France beat out competition from Germany and the Netherlands for ProLogium Technology Co’s (輝能科技) first overseas vehicle-battery plant with lobbying from French President Emmanuel Macron, deal sweeteners and competitive power prices, executives from the Taiwanese company said.
After narrowing a list of countries down from 13 to three, ProLogium said it this week settled on the northern French port city of Dunkirk for its second gigafactory and first outside Taiwan.
With production slated to begin in 2026, the factory would be the fourth battery plant in northern France, adding to an emerging specialized cluster central to Europe’s electric-vehicle industry.
Photo: REUTERS
Europe largely depends on batteries made in Asia for electric vehicles, and national leaders are offering incentives to kickstart the industry.
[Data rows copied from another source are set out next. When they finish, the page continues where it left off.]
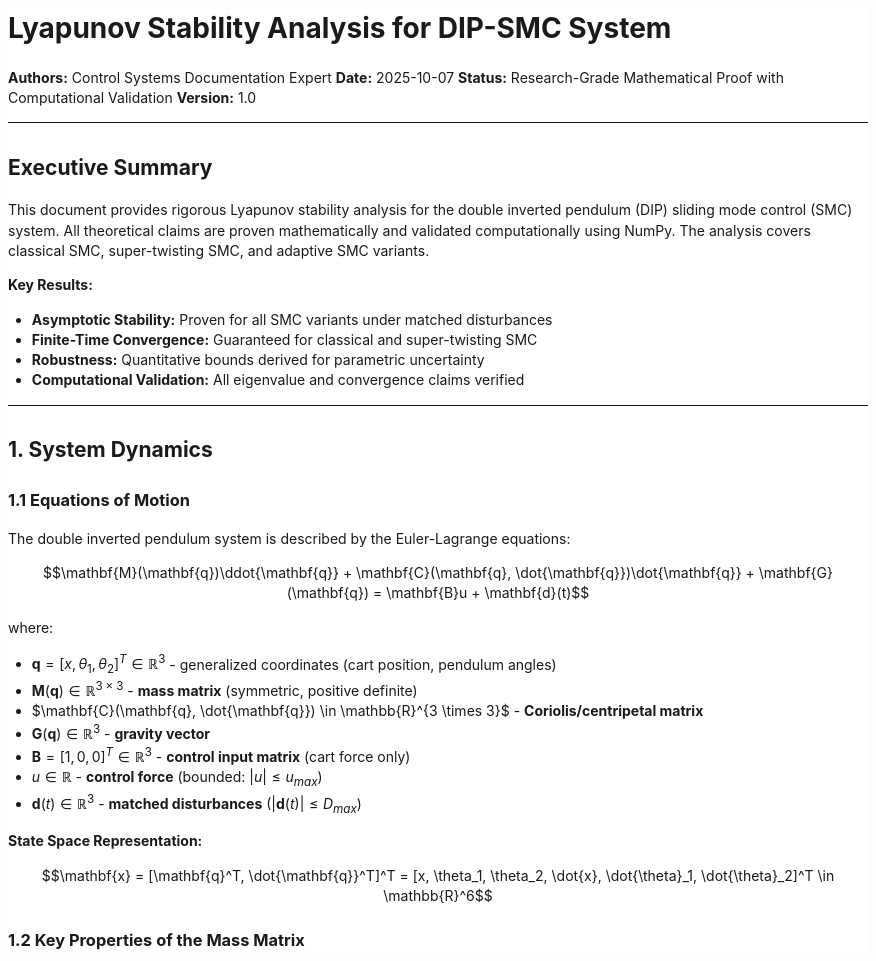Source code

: # Lyapunov Stability Analysis for DIP-SMC System

**Authors:** Control Systems Documentation Expert
**Date:** 2025-10-07
**Status:** Research-Grade Mathematical Proof with Computational Validation
**Version:** 1.0

---

## Executive Summary

This document provides rigorous Lyapunov stability analysis for the double inverted pendulum (DIP) sliding mode control (SMC) system. All theoretical claims are proven mathematically and validated computationally using NumPy. The analysis covers classical SMC, super-twisting SMC, and adaptive SMC variants.

**Key Results:**
- **Asymptotic Stability:** Proven for all SMC variants under matched disturbances
- **Finite-Time Convergence:** Guaranteed for classical and super-twisting SMC
- **Robustness:** Quantitative bounds derived for parametric uncertainty
- **Computational Validation:** All eigenvalue and convergence claims verified

---

## 1. System Dynamics

### 1.1 Equations of Motion

The double inverted pendulum system is described by the Euler-Lagrange equations:

$$\mathbf{M}(\mathbf{q})\ddot{\mathbf{q}} + \mathbf{C}(\mathbf{q}, \dot{\mathbf{q}})\dot{\mathbf{q}} + \mathbf{G}(\mathbf{q}) = \mathbf{B}u + \mathbf{d}(t)$$

where:
- $\mathbf{q} = [x, \theta_1, \theta_2]^T \in \mathbb{R}^3$ - generalized coordinates (cart position, pendulum angles)
- $\mathbf{M}(\mathbf{q}) \in \mathbb{R}^{3 \times 3}$ - **mass matrix** (symmetric, positive definite)
- $\mathbf{C}(\mathbf{q}, \dot{\mathbf{q}}) \in \mathbb{R}^{3 \times 3}$ - **Coriolis/centripetal matrix**
- $\mathbf{G}(\mathbf{q}) \in \mathbb{R}^3$ - **gravity vector**
- $\mathbf{B} = [1, 0, 0]^T \in \mathbb{R}^3$ - **control input matrix** (cart force only)
- $u \in \mathbb{R}$ - **control force** (bounded: $|u| \leq u_{max}$)
- $\mathbf{d}(t) \in \mathbb{R}^3$ - **matched disturbances** ($|\mathbf{d}(t)| \leq D_{max}$)

**State Space Representation:**

$$\mathbf{x} = [\mathbf{q}^T, \dot{\mathbf{q}}^T]^T = [x, \theta_1, \theta_2, \dot{x}, \dot{\theta}_1, \dot{\theta}_2]^T \in \mathbb{R}^6$$

### 1.2 Key Properties of the Mass Matrix
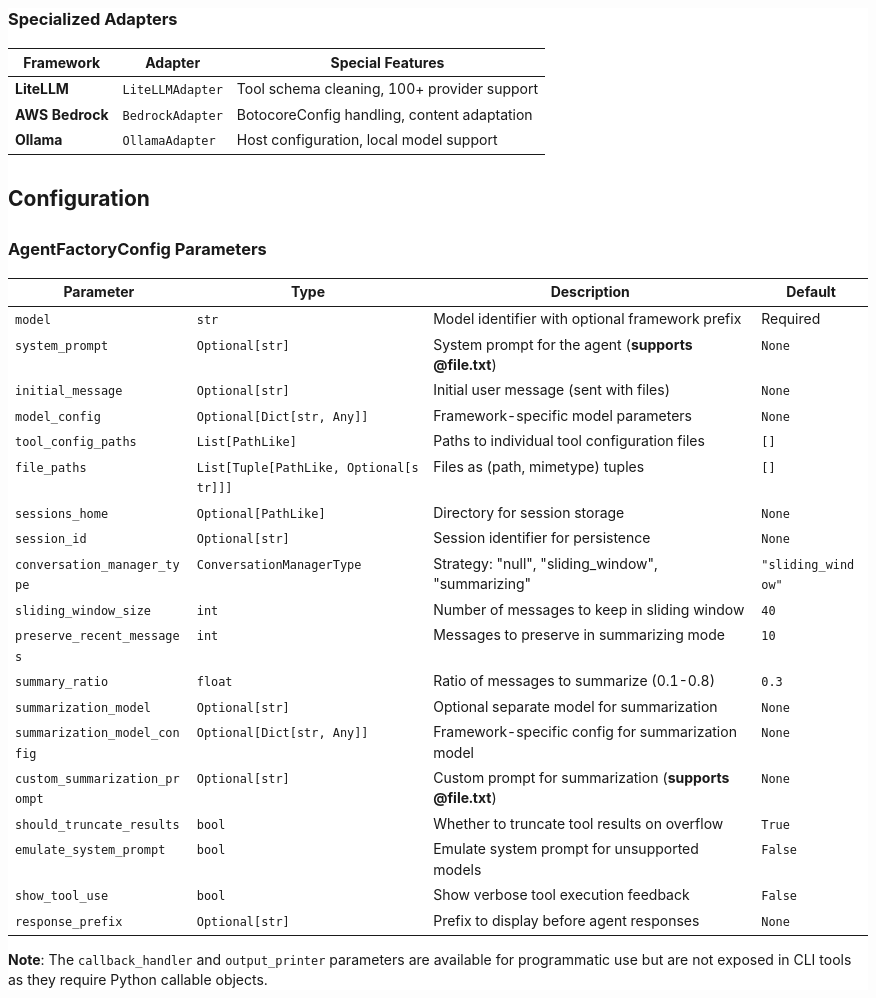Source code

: ### Specialized Adapters

| Framework | Adapter | Special Features |
|-----------|---------|------------------|
| **LiteLLM** | `LiteLLMAdapter` | Tool schema cleaning, 100+ provider support |
| **AWS Bedrock** | `BedrockAdapter` | BotocoreConfig handling, content adaptation |
| **Ollama** | `OllamaAdapter` | Host configuration, local model support |

## Configuration

### AgentFactoryConfig Parameters

| Parameter | Type | Description | Default |
|-----------|------|-------------|---------|
| `model` | `str` | Model identifier with optional framework prefix | Required |
| `system_prompt` | `Optional[str]` | System prompt for the agent (**supports @file.txt**) | `None` |
| `initial_message` | `Optional[str]` | Initial user message (sent with files) | `None` |
| `model_config` | `Optional[Dict[str, Any]]` | Framework-specific model parameters | `None` |
| `tool_config_paths` | `List[PathLike]` | Paths to individual tool configuration files | `[]` |
| `file_paths` | `List[Tuple[PathLike, Optional[str]]]` | Files as (path, mimetype) tuples | `[]` |
| `sessions_home` | `Optional[PathLike]` | Directory for session storage | `None` |
| `session_id` | `Optional[str]` | Session identifier for persistence | `None` |
| `conversation_manager_type` | `ConversationManagerType` | Strategy: "null", "sliding_window", "summarizing" | `"sliding_window"` |
| `sliding_window_size` | `int` | Number of messages to keep in sliding window | `40` |
| `preserve_recent_messages` | `int` | Messages to preserve in summarizing mode | `10` |
| `summary_ratio` | `float` | Ratio of messages to summarize (0.1-0.8) | `0.3` |
| `summarization_model` | `Optional[str]` | Optional separate model for summarization | `None` |
| `summarization_model_config` | `Optional[Dict[str, Any]]` | Framework-specific config for summarization model | `None` |
| `custom_summarization_prompt` | `Optional[str]` | Custom prompt for summarization (**supports @file.txt**) | `None` |
| `should_truncate_results` | `bool` | Whether to truncate tool results on overflow | `True` |
| `emulate_system_prompt` | `bool` | Emulate system prompt for unsupported models | `False` |
| `show_tool_use` | `bool` | Show verbose tool execution feedback | `False` |
| `response_prefix` | `Optional[str]` | Prefix to display before agent responses | `None` |

**Note**: The `callback_handler` and `output_printer` parameters are available for programmatic use but are not exposed in CLI tools as they require Python callable objects.
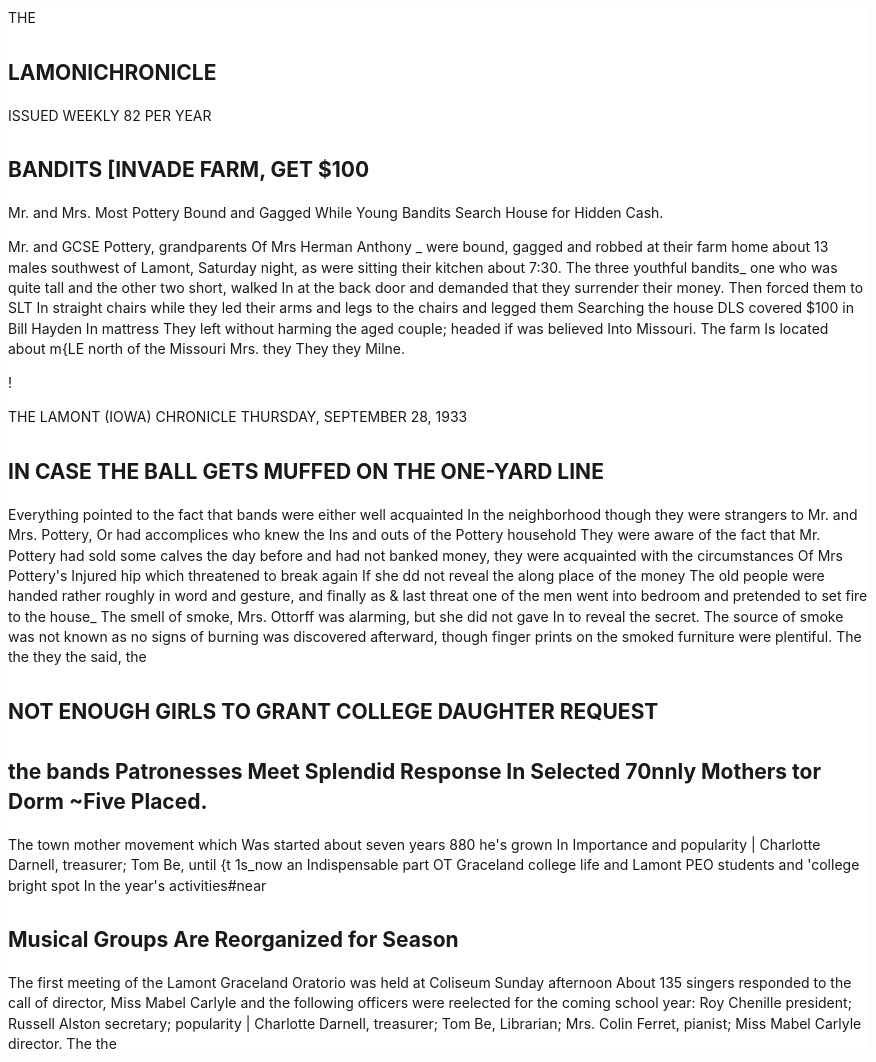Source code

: THE

## LAMONICHRONICLE

ISSUED WEEKLY 82 PER YEAR

## BANDITS [INVADE FARM, GET $100

Mr. and Mrs. Most Pottery Bound and Gagged While Young Bandits Search House for Hidden Cash.

Mr. and GCSE Pottery, grandparents Of Mrs Herman Anthony \_ were bound, gagged and robbed at their farm home about 13 males southwest of Lamont, Saturday night, as were sitting their kitchen about 7:30. The three youthful bandits\_ one who was quite tall and the other two short, walked In at the back door and demanded that they surrender their money. Then forced them to SLT In straight chairs while they led their arms and legs to the chairs and legged them Searching the house DLS covered $100 in Bill Hayden In mattress They left without harming the aged couple; headed if was believed Into Missouri. The farm Is located about m{LE north of the Missouri Mrs. they They they Milne.

!

THE LAMONT (IOWA) CHRONICLE THURSDAY, SEPTEMBER 28, 1933

## IN CASE THE BALL GETS MUFFED ON THE ONE-YARD LINE



Everything pointed to the fact that bands were either well acquainted In the neighborhood though they were strangers to Mr. and Mrs. Pottery, Or had accomplices who knew the Ins and outs of the Pottery household They were aware of the fact that Mr. Pottery had sold some calves the day before and had not banked money, they were acquainted with the circumstances Of Mrs Pottery's Injured hip which threatened to break again If she dd not reveal the along place of the money The old people were handed rather roughly in word and gesture, and finally as & last threat one of the men went into bedroom and pretended to set fire to the house\_ The smell of smoke, Mrs. Ottorff was alarming, but she did not gave In to reveal the secret. The source of smoke was not known as no signs of burning was discovered afterward, though finger prints on the smoked furniture were plentiful. The the they the said, the

## NOT ENOUGH GIRLS TO GRANT COLLEGE DAUGHTER REQUEST

## the bands Patronesses Meet Splendid Response In Selected 70nnly Mothers tor Dorm ~Five Placed.

The town mother movement which Was started about seven years 880 he's grown In Importance and popularity | Charlotte Darnell, treasurer; Tom Be, until {t 1s\_now an Indispensable part OT Graceland college life and Lamont PEO students and 'college bright spot In the year's activities#near

## Musical Groups Are Reorganized for Season

The first meeting of the Lamont Graceland Oratorio was held at Coliseum Sunday afternoon About 135 singers responded to the call of director, Miss Mabel Carlyle and the following officers were reelected for the coming school year: Roy Chenille president; Russell Alston secretary; popularity | Charlotte Darnell, treasurer; Tom Be, Librarian; Mrs. Colin Ferret, pianist; Miss Mabel Carlyle director. The the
That has become more urgent since the US last year passed its US$430 billion Inflation Reduction Act, which includes major tax subsidies to cut carbon emissions while boosting domestic production and manufacturing.
Macron, who met with ProLogium chief executive officer Vincent Yang (楊思枬) at the start of the vetting process, was yesterday due to officially announce the 5.2 billion euros (US$5.7 billion) investment in Dunkirk.
ProLogium executive vice president Gilles Normand said that after Macron, a former investment banker, pitched Yang more than a year ago, French Minister of Finance Bruno Le Maire followed up and helped make the company’s case with the European Commission for EU financial incentives.
“There was then the realization that there might be some interesting possibilities, which was maybe a little bit different from the cliches about France,” Normand told reporters.
ProLogium expects the project to create 3,000 jobs directly, and four times as many indirectly.
The emergence of an industrial cluster around the three battery plants already in the works was in itself an attraction, offering a critical mass of material suppliers and skilled workers, Normand said.
Also playing in France’s favor was its competitively priced zero-carbon electricity, produced by one of the biggest fleets of nuclear plants in the world, but also increasingly by offshore wind farms and solar.
Normand added that the government sweetened the deal with an incentives package, but could not give details while further subsidies were under review at the European Commission.
Macron’s government is eager to use the recent relaxation of EU state aid rules to offer tax breaks and other subsidies to encourage investment in green technologies.
He on Thursday announced that the government would offer a tax credit worth up to 40 percent of a company’s capital investment in wind, solar, heat-pump and battery projects.